A nursing home may not restrain a resident except in cases of emergency (24 hours only) and then only upon receipt of a written physician?s order.


Clostridium difficile [pronounced Klo-STRID-ee-um dif-uh-SEEL], also known as “C. diff” [See-dif], is a germ that can cause diarrhea. Most cases of C. diff infection occur in patients taking antibiotics.

The most common symptoms of a C. diff infection include:

  • Watery diarrhea
  • Fever
  • Loss of appetite
  • Nausea
  • Belly pain and tenderness

To prevent C. diff. infections, doctors, nurses, and other healthcare providers are supposed to:

Clean their hands with soap and water or an alcohol-based hand rub before and after caring for every patient. This can prevent C. diff and other germs from being passed from one patient to another on their hands.

Carefully clean rooms and medical equipment that have been used for patients with C. diff.

Use Contact Precautions to prevent C. diff from spreading to other patients.

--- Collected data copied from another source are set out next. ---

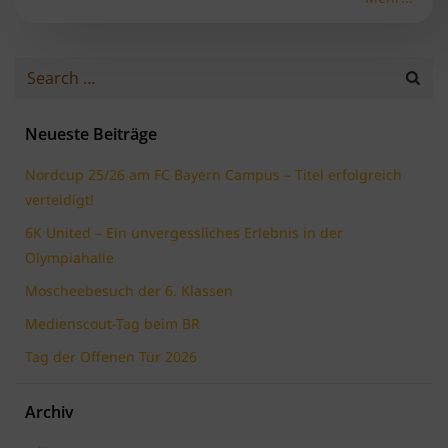
Search
for:
Neueste Beiträge
Nordcup 25/26 am FC Bayern Campus – Titel erfolgreich
verteidigt!
6K United – Ein unvergessliches Erlebnis in der
Olympiahalle
Moscheebesuch der 6. Klassen
Medienscout-Tag beim BR
Tag der Offenen Tür 2026
Archiv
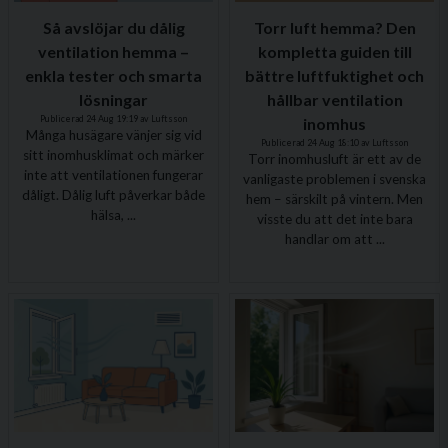
Så avslöjar du dålig
Torr luft hemma? Den
ventilation hemma –
kompletta guiden till
enkla tester och smarta
bättre luftfuktighet och
lösningar
hållbar ventilation
Publicerad 24 Aug 19:19 av Luftsson
inomhus
Många husägare vänjer sig vid
Publicerad 24 Aug 18:10 av Luftsson
sitt inomhusklimat och märker
Torr inomhusluft är ett av de
inte att ventilationen fungerar
vanligaste problemen i svenska
dåligt. Dålig luft påverkar både
hem – särskilt på vintern. Men
hälsa, ...
visste du att det inte bara
handlar om att ...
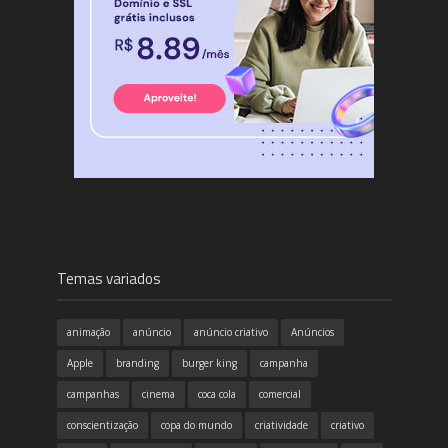
Temas variados
animação
anúncio
anúncio criativo
Anúncios
Apple
branding
burger king
campanha
campanhas
cinema
coca cola
comercial
conscientização
copa do mundo
criatividade
criativo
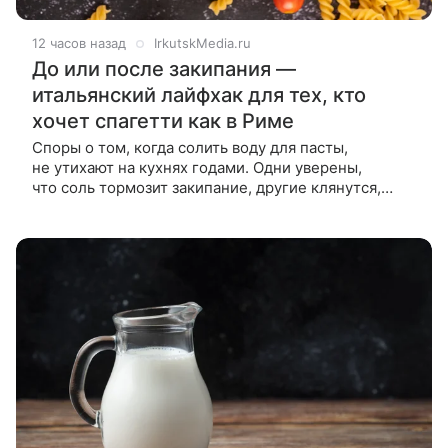
12 часов назад
IrkutskMedia.ru
До или после закипания —
итальянский лайфхак для тех, кто
хочет спагетти как в Риме
Споры о том, когда солить воду для пасты,
не утихают на кухнях годами. Одни уверены,
что соль тормозит закипание, другие клянутся,
что вкус зависит от момента добавления. Наука
расставляет точки над и —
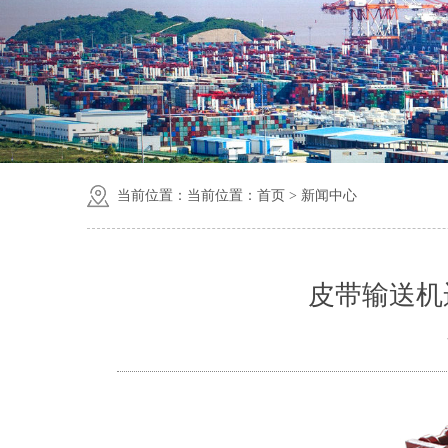
当前位置：当前位置：
首页
>
新闻中心
皮带输送机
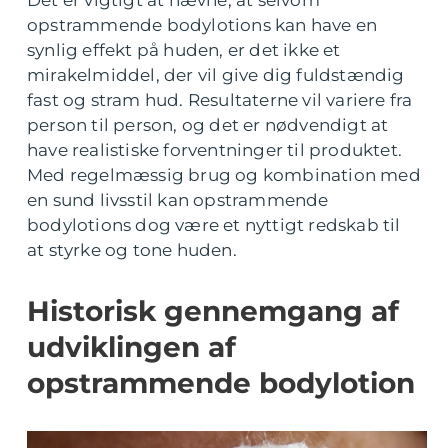
Det er vigtigt at nævne, at selvom
opstrammende bodylotions kan have en
synlig effekt på huden, er det ikke et
mirakelmiddel, der vil give dig fuldstændig
fast og stram hud. Resultaterne vil variere fra
person til person, og det er nødvendigt at
have realistiske forventninger til produktet.
Med regelmæssig brug og kombination med
en sund livsstil kan opstrammende
bodylotions dog være et nyttigt redskab til
at styrke og tone huden.
Historisk gennemgang af
udviklingen af
opstrammende bodylotion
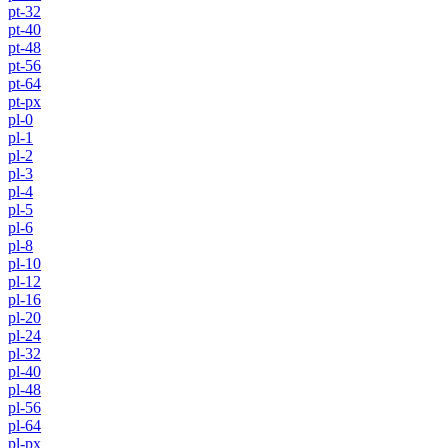
pt-32
pt-40
pt-48
pt-56
pt-64
pt-px
pl-0
pl-1
pl-2
pl-3
pl-4
pl-5
pl-6
pl-8
pl-10
pl-12
pl-16
pl-20
pl-24
pl-32
pl-40
pl-48
pl-56
pl-64
pl-px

Contact Precautions mean: Whenever possible, patients with C. diff will have a single room or share a room only with someone else who also has C. diff. Healthcare providers will put on gloves and wear a gown over their clothing while taking care of patients with C. diff. Visitors may also be asked to wear a gown and gloves. When leaving the room, nurses and visitors remove their gown and gloves and clean their hands. Patients on Contact Precautions are asked to stay in their rooms as much as possible. They should not go to common areas, such as the gift shop or cafeteria. They can go to other areas of the hospital for treatments and tests. • Only give patients antibiotics when it is necessary.

What can you do to help prevent C. diff infections?

Make sure that all doctors, nurses, and other healthcare providers clean their hands with soap and water or an alcohol-based hand rub before and after caring for you. If you do not see your providers clean their hands, please ask them to do so. Only take antibiotics as prescribed by your doctor. Be sure to clean your own hands often, especially after using the bathroom and before eating.